WHAT IS NEEDED: Copy each line of the records exactly, stopping only after the line that contains "18 tunnin akunkesto" has been written, and leave pictures out.

EXERCISE INPUT:
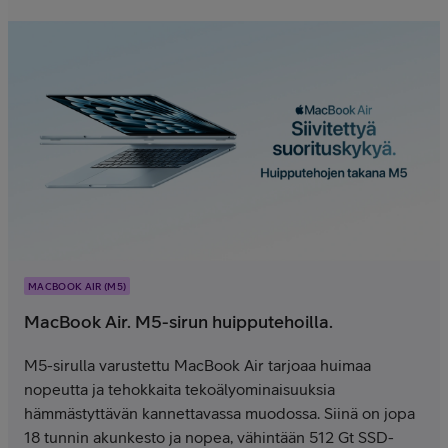
MACBOOK AIR (M5)
MacBook Air. M5-sirun huipputehoilla.
M5-sirulla varustettu MacBook Air tarjoaa huimaa
nopeutta ja tehokkaita tekoälyominaisuuksia
hämmästyttävän kannettavassa muodossa. Siinä on jopa
18 tunnin akunkesto ja nopea, vähintään 512 Gt SSD-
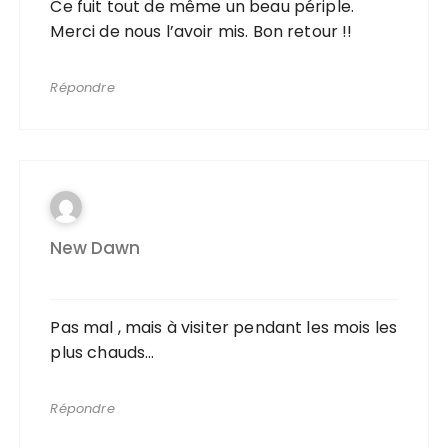
Ce fuit tout de même un beau périple.
Merci de nous l’avoir mis. Bon retour !!
Répondre
New Dawn
Pas mal , mais à visiter pendant les mois les
plus chauds…
Répondre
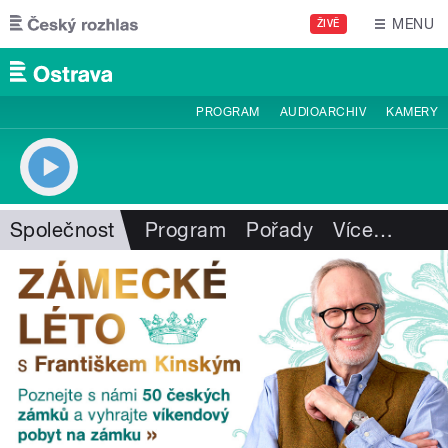
Přejít k hlavnímu obsahu
MENU
ŽIVĚ
PROGRAM
AUDIOARCHIV
KAMERY
Společnost
Program
Pořady
Více
…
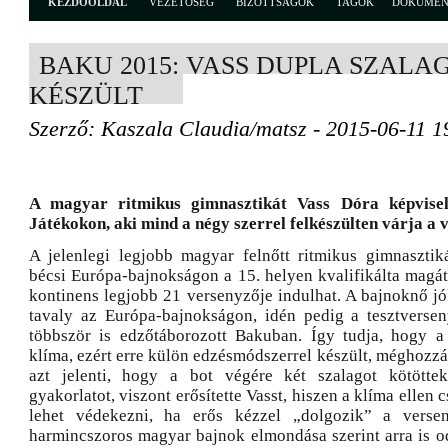
KEZDŐOLDAL
VEZETŐSÉG
BIZOTTSÁGOK
TAGOK
DOKUME
BAKU 2015: VASS DUPLA SZALA
KÉSZÜLT
Szerző: Kaszala Claudia/matsz - 2015-06-11 1
A magyar ritmikus gimnasztikát Vass Dóra képvise
Játékokon, aki mind a négy szerrel felkészülten várja a v
A jelenlegi legjobb magyar felnőtt ritmikus gimnaszti
bécsi Európa-bajnokságon a 15. helyen kvalifikálta magát
kontinens legjobb 21 versenyzője indulhat. A bajnoknő jól
tavaly az Európa-bajnokságon, idén pedig a tesztversenye
többször is edzőtáborozott Bakuban. Így tudja, hogy a
klíma, ezért erre külön edzésmódszerrel készült, méghozzá
azt jelenti, hogy a bot végére két szalagot kötöttek
gyakorlatot, viszont erősítette Vasst, hiszen a klíma ellen
lehet védekezni, ha erős kézzel „dolgozik” a verse
harmincszoros magyar bajnok elmondása szerint arra is o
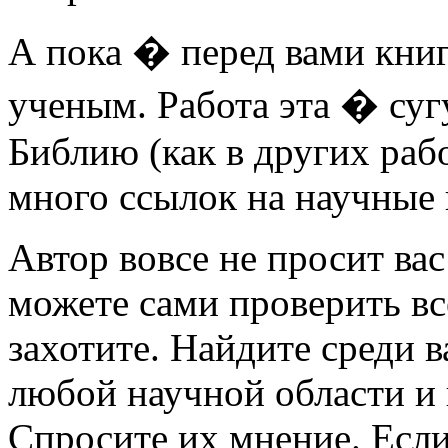
А пока � перед вами кни
ученым. Работа эта � суг
Библию (как в других рабо
много ссылок на научные
Автор вовсе не просит вас
можете сами проверить вс
захотите. Найдите среди 
любой научной области и 
Спросите их мнение. Если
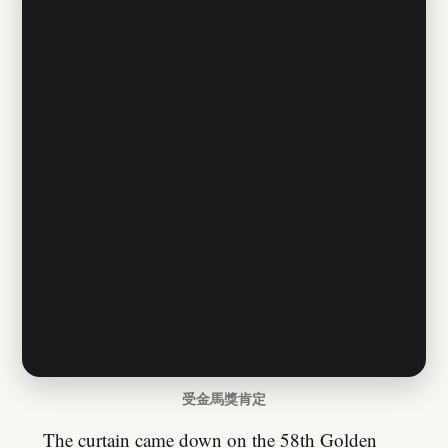
受金馬獎肯定
The curtain came down on the 58th Golden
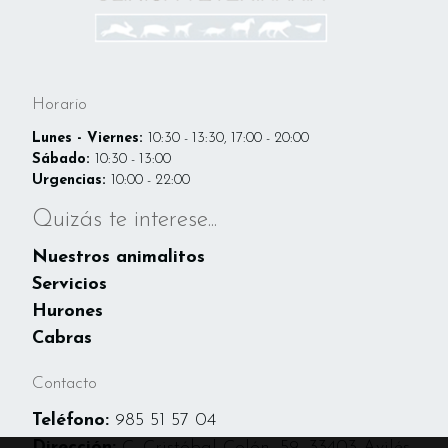
Horario
Lunes - Viernes:
10:30 - 13:30, 17:00 - 20:00
Sábado:
10:30 - 13:00
Urgencias:
10:00 - 22:00
Quizás te interese...
Nuestros animalitos
Servicios
Hurones
Cabras
Contacto
Teléfono:
985 51 57 04
Dirección:
C. Cristóbal Colón, 59, 33403 Avilés,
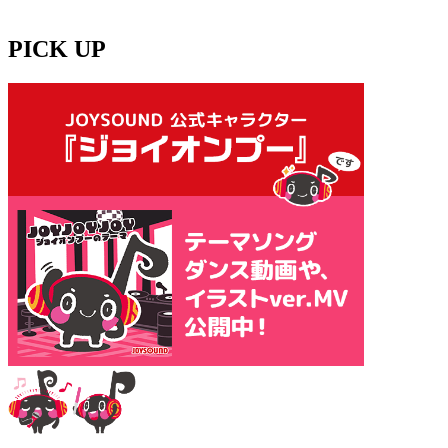
PICK UP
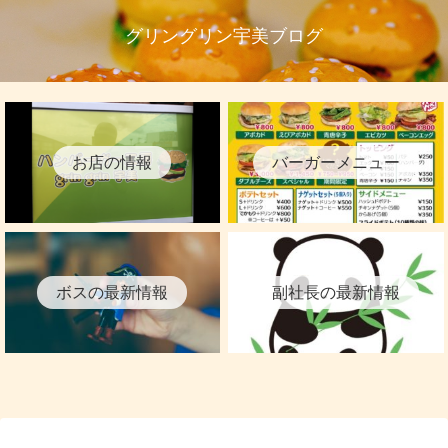
グリングリン宇美ブログ
お店の情報
バーガーメニュー
ボスの最新情報
副社長の最新情報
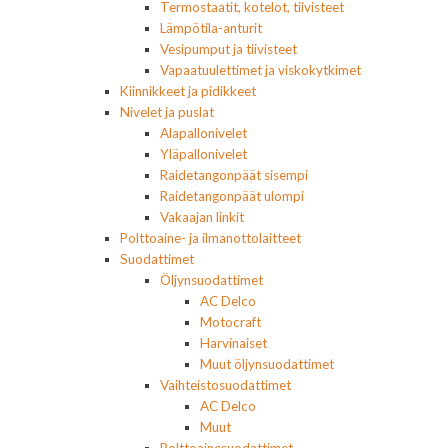
Termostaatit, kotelot, tiivisteet
Lämpötila-anturit
Vesipumput ja tiivisteet
Vapaatuulettimet ja viskokytkimet
Kiinnikkeet ja pidikkeet
Nivelet ja puslat
Alapallonivelet
Yläpallonivelet
Raidetangonpäät sisempi
Raidetangonpäät ulompi
Vakaajan linkit
Polttoaine- ja ilmanottolaitteet
Suodattimet
Öljynsuodattimet
AC Delco
Motocraft
Harvinaiset
Muut öljynsuodattimet
Vaihteistosuodattimet
AC Delco
Muut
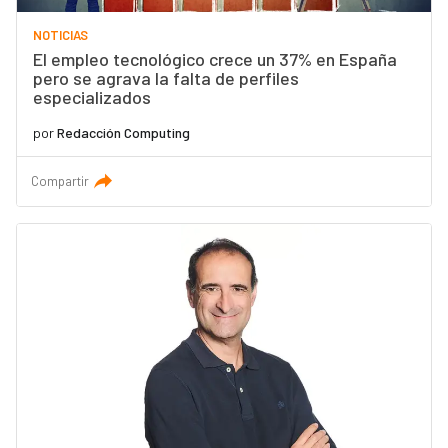
NOTICIAS
El empleo tecnológico crece un 37% en España
pero se agrava la falta de perfiles
especializados
por
Redacción Computing
Compartir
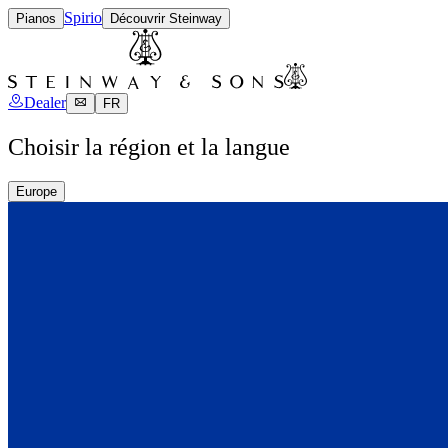
Spirio
Pianos
Découvrir Steinway
Dealer
FR
Choisir la région et la langue
Europe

SOLUTION FOR THIS TASK:
MACBOOK AIR (M5)
MacBook Air. M5-sirun huipputehoilla.
M5-sirulla varustettu MacBook Air tarjoaa huimaa
nopeutta ja tehokkaita tekoälyominaisuuksia
hämmästyttävän kannettavassa muodossa. Siinä on jopa
18 tunnin akunkesto ja nopea, vähintään 512 Gt SSD-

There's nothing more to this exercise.